井上、8年ぶりの自社展
- 投稿日時
- 2023/11/20 09:00
- 更新日時
- 2023/11/20 09:00
AI画像検査システムや予防予知保全提案
AI、IoTシステム開発や制御盤の設計・施工、電気設備資材の卸売などを手掛ける井上(京都府福知山市)は10月27日、製品展示会「INOUEワールド」を8年ぶりに開催した。会場は同社が運営する旧中六人部小学校(同市)をリノベーションした「THE 610 BASE(ムトベース)」となった。
AI画像検査システム「Deep i」、電気使用量の監視など環境課題にも対応できるIoTシステム「PinoT」、予防予知保全システム「yocchi000」などを展示したほか、企業向けのプログラミングスクールも開催した。

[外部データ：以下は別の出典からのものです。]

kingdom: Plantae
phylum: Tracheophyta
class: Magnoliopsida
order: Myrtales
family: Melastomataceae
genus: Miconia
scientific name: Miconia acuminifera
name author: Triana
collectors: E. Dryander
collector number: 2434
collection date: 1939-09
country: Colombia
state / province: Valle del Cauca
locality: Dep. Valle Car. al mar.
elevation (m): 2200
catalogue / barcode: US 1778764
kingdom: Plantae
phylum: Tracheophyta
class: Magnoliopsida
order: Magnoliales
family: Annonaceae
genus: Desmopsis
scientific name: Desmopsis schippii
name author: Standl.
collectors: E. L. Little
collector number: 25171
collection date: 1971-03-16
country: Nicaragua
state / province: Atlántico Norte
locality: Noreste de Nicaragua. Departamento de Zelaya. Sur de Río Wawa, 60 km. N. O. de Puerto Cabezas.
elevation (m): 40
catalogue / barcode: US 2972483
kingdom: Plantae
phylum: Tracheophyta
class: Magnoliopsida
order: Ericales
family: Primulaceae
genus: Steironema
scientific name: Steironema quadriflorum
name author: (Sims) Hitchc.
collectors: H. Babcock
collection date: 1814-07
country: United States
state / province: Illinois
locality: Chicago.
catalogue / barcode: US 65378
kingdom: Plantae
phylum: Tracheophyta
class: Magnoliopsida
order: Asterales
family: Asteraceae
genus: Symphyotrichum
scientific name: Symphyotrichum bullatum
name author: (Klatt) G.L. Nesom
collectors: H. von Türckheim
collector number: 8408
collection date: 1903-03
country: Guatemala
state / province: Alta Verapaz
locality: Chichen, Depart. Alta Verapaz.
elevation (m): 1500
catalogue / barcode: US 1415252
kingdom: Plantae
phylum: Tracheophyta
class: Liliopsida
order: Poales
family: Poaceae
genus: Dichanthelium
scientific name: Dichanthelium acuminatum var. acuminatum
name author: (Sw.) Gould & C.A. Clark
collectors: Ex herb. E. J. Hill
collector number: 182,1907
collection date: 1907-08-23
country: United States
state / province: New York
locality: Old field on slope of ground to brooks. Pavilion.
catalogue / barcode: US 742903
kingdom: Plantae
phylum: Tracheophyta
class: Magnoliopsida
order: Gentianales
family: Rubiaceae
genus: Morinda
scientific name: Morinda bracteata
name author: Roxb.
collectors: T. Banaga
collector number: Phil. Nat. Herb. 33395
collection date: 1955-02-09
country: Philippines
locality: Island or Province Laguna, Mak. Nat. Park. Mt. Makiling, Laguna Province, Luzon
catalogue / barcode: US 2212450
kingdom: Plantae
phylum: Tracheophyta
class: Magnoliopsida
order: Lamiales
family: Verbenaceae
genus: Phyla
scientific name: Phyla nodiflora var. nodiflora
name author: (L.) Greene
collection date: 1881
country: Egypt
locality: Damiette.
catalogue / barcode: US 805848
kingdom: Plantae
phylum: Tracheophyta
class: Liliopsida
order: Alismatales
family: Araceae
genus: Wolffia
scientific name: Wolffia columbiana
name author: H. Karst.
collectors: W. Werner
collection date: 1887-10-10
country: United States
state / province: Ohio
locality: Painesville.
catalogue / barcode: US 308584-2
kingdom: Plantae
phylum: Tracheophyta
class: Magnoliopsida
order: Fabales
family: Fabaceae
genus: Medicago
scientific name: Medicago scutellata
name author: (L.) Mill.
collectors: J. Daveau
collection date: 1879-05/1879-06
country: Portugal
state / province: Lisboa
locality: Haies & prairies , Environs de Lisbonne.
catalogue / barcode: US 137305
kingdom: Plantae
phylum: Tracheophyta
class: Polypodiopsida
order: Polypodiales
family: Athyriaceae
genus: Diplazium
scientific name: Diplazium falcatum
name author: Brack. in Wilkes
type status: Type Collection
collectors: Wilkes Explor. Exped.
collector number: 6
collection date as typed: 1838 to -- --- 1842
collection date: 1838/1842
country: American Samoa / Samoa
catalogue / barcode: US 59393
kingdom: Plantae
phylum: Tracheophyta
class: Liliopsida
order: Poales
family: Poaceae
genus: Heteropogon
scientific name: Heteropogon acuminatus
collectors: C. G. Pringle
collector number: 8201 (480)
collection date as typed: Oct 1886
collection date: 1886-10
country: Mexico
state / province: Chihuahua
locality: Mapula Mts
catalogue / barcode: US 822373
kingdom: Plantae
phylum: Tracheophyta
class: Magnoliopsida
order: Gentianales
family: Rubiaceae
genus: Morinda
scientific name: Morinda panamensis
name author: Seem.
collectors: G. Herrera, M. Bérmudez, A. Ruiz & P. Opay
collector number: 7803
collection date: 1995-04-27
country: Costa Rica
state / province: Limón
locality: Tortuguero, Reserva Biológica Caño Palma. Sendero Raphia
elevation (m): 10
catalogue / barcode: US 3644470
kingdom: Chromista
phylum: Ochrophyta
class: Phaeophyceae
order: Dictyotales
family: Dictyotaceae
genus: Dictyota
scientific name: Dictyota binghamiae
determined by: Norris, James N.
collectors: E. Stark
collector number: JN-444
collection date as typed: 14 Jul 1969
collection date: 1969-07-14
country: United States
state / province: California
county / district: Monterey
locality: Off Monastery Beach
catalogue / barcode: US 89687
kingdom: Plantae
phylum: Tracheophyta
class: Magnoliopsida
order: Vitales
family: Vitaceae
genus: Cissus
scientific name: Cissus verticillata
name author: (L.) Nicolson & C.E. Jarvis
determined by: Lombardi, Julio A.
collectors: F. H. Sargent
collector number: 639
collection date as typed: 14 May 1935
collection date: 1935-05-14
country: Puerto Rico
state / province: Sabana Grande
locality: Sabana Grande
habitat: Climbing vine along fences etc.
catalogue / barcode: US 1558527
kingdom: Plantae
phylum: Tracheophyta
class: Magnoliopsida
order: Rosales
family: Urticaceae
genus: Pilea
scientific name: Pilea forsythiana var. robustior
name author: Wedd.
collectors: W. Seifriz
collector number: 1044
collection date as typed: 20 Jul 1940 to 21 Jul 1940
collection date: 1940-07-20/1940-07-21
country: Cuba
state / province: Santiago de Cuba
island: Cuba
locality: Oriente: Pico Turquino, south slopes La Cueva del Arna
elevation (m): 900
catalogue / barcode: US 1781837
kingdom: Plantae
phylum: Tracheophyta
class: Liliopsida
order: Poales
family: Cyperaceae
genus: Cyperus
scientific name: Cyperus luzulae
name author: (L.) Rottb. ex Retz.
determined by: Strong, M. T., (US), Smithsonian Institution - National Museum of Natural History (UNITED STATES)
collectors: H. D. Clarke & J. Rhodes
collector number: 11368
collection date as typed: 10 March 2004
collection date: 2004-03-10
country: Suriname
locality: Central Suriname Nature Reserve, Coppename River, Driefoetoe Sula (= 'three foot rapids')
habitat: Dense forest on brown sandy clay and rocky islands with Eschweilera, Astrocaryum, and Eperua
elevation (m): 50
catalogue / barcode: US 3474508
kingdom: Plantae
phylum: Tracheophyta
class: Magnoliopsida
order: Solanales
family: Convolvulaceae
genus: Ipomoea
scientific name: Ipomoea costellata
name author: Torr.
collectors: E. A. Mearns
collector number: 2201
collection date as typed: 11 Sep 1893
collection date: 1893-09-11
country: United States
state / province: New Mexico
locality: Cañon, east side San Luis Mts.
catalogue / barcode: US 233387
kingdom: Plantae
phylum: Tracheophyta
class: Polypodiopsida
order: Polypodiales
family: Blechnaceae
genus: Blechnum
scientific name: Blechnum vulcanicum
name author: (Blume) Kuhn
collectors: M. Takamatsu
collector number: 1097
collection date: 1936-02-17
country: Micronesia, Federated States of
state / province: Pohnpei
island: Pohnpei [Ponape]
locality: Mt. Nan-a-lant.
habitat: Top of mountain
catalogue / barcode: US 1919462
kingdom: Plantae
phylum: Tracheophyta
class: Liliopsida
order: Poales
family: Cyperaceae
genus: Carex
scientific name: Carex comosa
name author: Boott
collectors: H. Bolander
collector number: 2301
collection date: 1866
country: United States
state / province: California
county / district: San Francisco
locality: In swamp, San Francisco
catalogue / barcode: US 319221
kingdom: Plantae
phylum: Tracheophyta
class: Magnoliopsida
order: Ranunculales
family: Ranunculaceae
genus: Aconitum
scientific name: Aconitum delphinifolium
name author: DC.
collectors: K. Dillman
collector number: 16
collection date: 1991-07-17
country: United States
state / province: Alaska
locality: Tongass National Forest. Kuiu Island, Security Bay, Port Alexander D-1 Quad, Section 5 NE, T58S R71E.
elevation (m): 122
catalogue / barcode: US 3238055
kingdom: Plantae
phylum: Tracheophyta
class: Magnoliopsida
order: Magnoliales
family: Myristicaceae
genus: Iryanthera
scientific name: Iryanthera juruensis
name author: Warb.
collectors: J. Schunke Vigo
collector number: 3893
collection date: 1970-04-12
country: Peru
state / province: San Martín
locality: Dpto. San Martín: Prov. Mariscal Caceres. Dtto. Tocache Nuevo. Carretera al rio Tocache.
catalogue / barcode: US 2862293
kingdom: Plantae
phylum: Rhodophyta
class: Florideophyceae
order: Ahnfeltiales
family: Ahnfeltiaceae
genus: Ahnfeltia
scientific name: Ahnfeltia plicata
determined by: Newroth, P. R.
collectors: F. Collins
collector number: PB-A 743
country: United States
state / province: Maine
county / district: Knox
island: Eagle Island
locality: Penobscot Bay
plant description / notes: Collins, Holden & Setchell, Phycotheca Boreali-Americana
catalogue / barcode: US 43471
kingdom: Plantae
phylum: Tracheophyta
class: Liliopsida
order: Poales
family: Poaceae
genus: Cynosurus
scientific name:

まず目を引いたのはサイコロを使ったデモンストレーションだ。AIを使って複数のサイコロの目を読み取るものだが、振動機を使って激しく振動・回転する中でも正確に判定していた。「動き続けるものを、動画を使って判定することに対して特許をとっている」(担当者)と話す。同技術を使った「Deep i」の導入例としてはせんべいの割れや焼け具合などを判定してNG商品を排除するシステムがある。「せんべいのNGのパターンは無限にあり、それを学習することでパートさんが担っていた仕事を省人化できた。人間なら20分で集中力が切れる」(同)とする。自動車関連では、バンパーを留めるプラスティックのリベット状の部品が正確に設置されているかの検査にも用いられているという。「リベットが抜けかけているか、などベテラン職人の目でしか判断できないものもある。AIで学習させれば、熟練を要するとしても人間の目で判断できる『特徴量』があれば判断は可能になる」(同)と自信を見せる。ほかにも同技術を応用して、ゴルフ練習場のハウスボールトと持ち込みボールを識別する機械も開発している。
■匠の技術を段階的に自動化へ
「yocchi000」は生産現場でIoTによるリモート監視・制御を行うシステムだ。「木材の製材所で燻煙乾燥という珍しいやり方をしているところがあった。山奥の作業場まで行って空気弁を開閉し温度調節をしなければいけなかった。yocchi000を用いて温度や煙の状況を確認するようにした。温度などのデータを蓄積していけば、次の段階として煙突に制御弁を設置し遠隔で温度の調節が可能になる。さらに炉内の温度を均一化するためファンを付けてそれも遠隔操作していきたい。いわゆる匠の技に対して、スモールスタートでソリューションを提案し、データ化して最終的に自動化まで持っていくのを当社は得意としている」(別の担当者)とした。